** Work to complete **
Reproduce the listing below with every occurrence of "Castellón" replaced by "Valencia", leaving everything else untouched.

** The input **
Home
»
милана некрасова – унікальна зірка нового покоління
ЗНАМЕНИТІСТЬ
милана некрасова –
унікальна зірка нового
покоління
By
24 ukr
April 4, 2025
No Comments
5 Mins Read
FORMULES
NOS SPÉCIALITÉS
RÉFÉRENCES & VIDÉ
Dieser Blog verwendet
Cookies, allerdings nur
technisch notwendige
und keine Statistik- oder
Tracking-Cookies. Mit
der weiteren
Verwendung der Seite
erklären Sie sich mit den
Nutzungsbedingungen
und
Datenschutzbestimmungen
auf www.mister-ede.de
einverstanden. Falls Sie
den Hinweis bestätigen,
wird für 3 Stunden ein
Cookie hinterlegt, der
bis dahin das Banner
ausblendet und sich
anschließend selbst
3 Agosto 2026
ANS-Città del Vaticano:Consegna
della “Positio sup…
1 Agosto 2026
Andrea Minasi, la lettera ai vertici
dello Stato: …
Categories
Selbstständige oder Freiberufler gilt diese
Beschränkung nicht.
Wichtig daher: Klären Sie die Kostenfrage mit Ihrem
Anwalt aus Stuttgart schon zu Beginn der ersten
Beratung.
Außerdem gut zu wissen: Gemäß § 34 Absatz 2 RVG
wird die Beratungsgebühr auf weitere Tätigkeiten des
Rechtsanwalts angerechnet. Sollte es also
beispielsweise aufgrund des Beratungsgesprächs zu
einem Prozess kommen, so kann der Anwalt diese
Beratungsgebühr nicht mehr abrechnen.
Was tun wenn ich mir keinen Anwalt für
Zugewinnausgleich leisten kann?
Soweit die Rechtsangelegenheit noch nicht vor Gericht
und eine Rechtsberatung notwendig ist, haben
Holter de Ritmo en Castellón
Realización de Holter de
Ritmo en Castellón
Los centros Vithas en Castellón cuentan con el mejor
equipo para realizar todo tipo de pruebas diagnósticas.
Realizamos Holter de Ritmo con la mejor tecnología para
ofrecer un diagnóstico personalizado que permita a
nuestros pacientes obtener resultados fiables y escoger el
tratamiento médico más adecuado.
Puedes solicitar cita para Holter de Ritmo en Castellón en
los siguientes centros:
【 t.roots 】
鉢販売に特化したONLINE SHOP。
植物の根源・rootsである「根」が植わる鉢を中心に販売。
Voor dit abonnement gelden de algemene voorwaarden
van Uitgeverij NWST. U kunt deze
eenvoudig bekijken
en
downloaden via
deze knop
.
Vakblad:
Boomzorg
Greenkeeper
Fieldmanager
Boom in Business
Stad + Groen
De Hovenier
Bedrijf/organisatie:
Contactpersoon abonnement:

** Response below **
Home
»
милана некрасова – унікальна зірка нового покоління
ЗНАМЕНИТІСТЬ
милана некрасова –
унікальна зірка нового
покоління
By
24 ukr
April 4, 2025
No Comments
5 Mins Read
FORMULES
NOS SPÉCIALITÉS
RÉFÉRENCES & VIDÉ
Dieser Blog verwendet
Cookies, allerdings nur
technisch notwendige
und keine Statistik- oder
Tracking-Cookies. Mit
der weiteren
Verwendung der Seite
erklären Sie sich mit den
Nutzungsbedingungen
und
Datenschutzbestimmungen
auf www.mister-ede.de
einverstanden. Falls Sie
den Hinweis bestätigen,
wird für 3 Stunden ein
Cookie hinterlegt, der
bis dahin das Banner
ausblendet und sich
anschließend selbst
3 Agosto 2026
ANS-Città del Vaticano:Consegna
della “Positio sup…
1 Agosto 2026
Andrea Minasi, la lettera ai vertici
dello Stato: …
Categories
Selbstständige oder Freiberufler gilt diese
Beschränkung nicht.
Wichtig daher: Klären Sie die Kostenfrage mit Ihrem
Anwalt aus Stuttgart schon zu Beginn der ersten
Beratung.
Außerdem gut zu wissen: Gemäß § 34 Absatz 2 RVG
wird die Beratungsgebühr auf weitere Tätigkeiten des
Rechtsanwalts angerechnet. Sollte es also
beispielsweise aufgrund des Beratungsgesprächs zu
einem Prozess kommen, so kann der Anwalt diese
Beratungsgebühr nicht mehr abrechnen.
Was tun wenn ich mir keinen Anwalt für
Zugewinnausgleich leisten kann?
Soweit die Rechtsangelegenheit noch nicht vor Gericht
und eine Rechtsberatung notwendig ist, haben
Holter de Ritmo en Valencia
Realización de Holter de
Ritmo en Valencia
Los centros Vithas en Valencia cuentan con el mejor
equipo para realizar todo tipo de pruebas diagnósticas.
Realizamos Holter de Ritmo con la mejor tecnología para
ofrecer un diagnóstico personalizado que permita a
nuestros pacientes obtener resultados fiables y escoger el
tratamiento médico más adecuado.
Puedes solicitar cita para Holter de Ritmo en Valencia en
los siguientes centros:
【 t.roots 】
鉢販売に特化したONLINE SHOP。
植物の根源・rootsである「根」が植わる鉢を中心に販売。
Voor dit abonnement gelden de algemene voorwaarden
van Uitgeverij NWST. U kunt deze
eenvoudig bekijken
en
downloaden via
deze knop
.
Vakblad:
Boomzorg
Greenkeeper
Fieldmanager
Boom in Business
Stad + Groen
De Hovenier
Bedrijf/organisatie:
Contactpersoon abonnement:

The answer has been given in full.